With her other hand she seized its injured arm and pulled, ignoring its flesh corroding away her glove in an instant and scalding the flesh below. The ghoul hissed like an angry snakebird, shuddering away in pain, and releasing her for but a moment. In that instant she acted, crying out in rage, to pull her lasso from her belt and yank it over the creature's head. It struggled as she pulled with both arms, cinching the strong wiry fibers murderously tight around what passed for its neck and through its sizzling flesh. Claws met her torso, scraping and flailing and carving through her robe, but the strength was leaving it, and it accomplished nothing but scarring the hardened leather. With a last strangled gasp, it collapsed, pulling her down with it.

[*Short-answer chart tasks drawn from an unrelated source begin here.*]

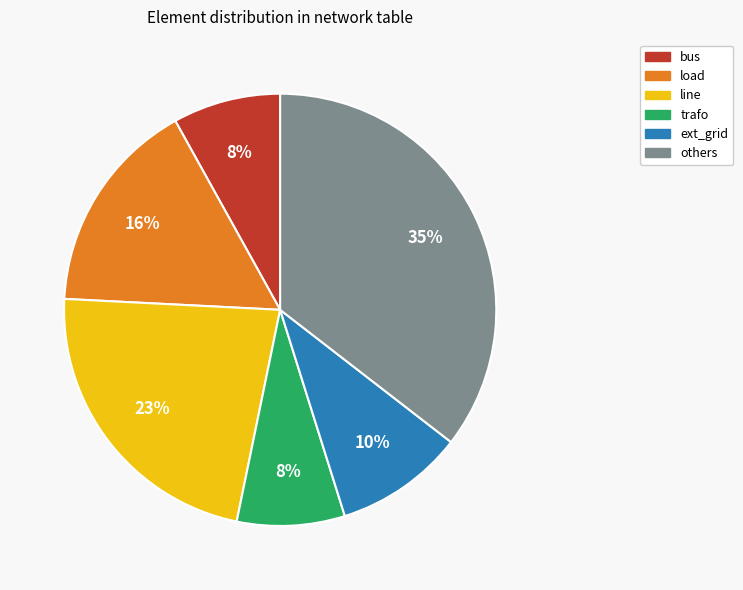

Is there any slice that represents more than half of the pie?

No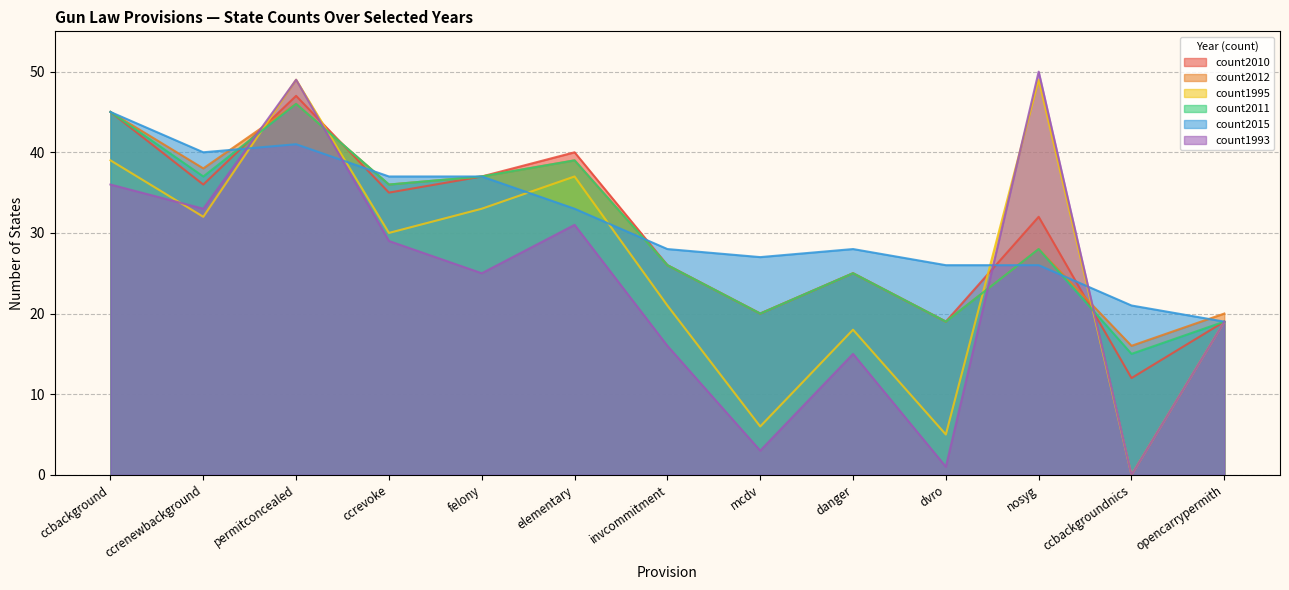

What is the difference between the maximum and minimum values in the count2010 series?

35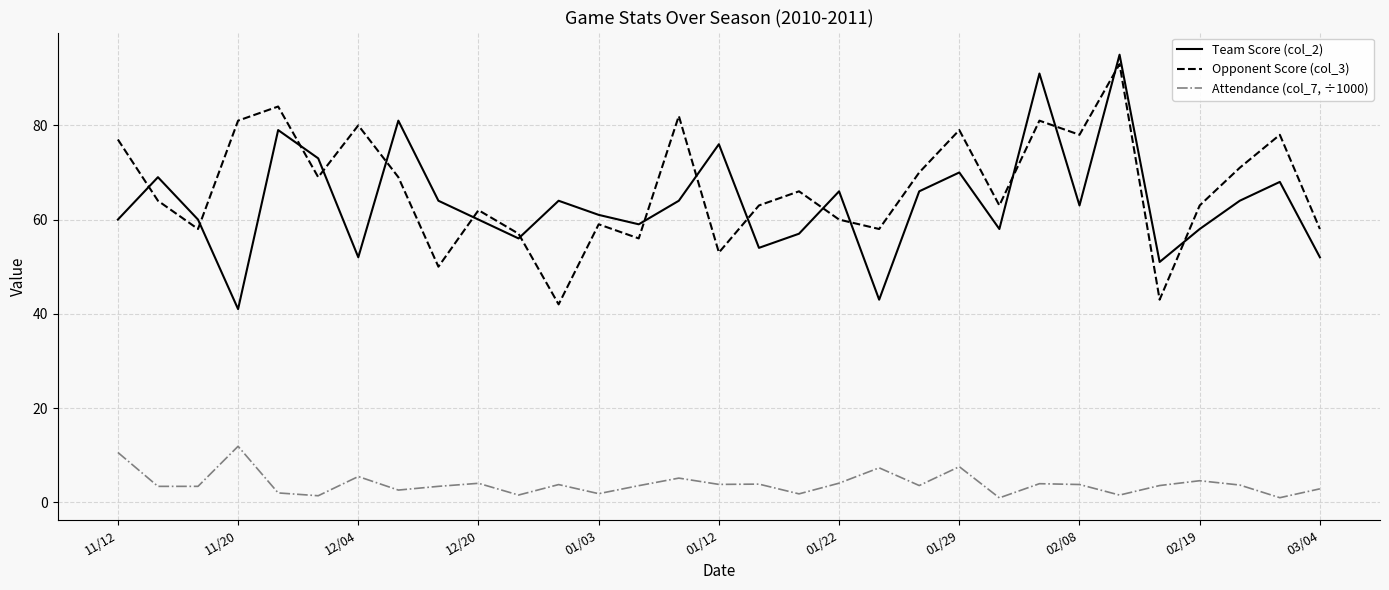

What is the difference between the second highest and second lowest values in the Team Score (col_2) series?

48.0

It couldn't have taken long for Yurelalte to come back to herself, for her arrow's shaft was still flickering and alight where it had stuck in that crack in the stone. She was lying on the cold floor with her shoulder, face, and palm in agony, and she groaned with it, voice joining Ushqe's panicked cries. The eagle was surrounded by her antithesis, a place she was never meant to go. As Yurelalte dragged herself up, she saw that the ghoul had withered away to nothing, leaving the corroded, blackened remains of her lasso tight around a long staff of pale wood, inlaid with silver runes and studded with five small green gems at one end, glinting in the firelight.
Then, steadying herself on trembling feet, she saw the wall: in the back of the cave where the ghoul had been resting, there was no raw rock, but a sheer wall of living stone, carved all over with intricate reliefs that seemed to writhe and sway in the shadows, women and Holy Ones, elk and bearsquirrels, and above all, the sleek striped bulk of the Mother's Beast. Outlined clearly between the figures was the clear seam of a door. Yurelalte stared for a moment in surprise, then shrugged, picked up the staff, and went to the work of gathering her charges, who were flowing unevenly towards the cave's exit now that the threat was gone, and calming her faithful bird. A matter for another time.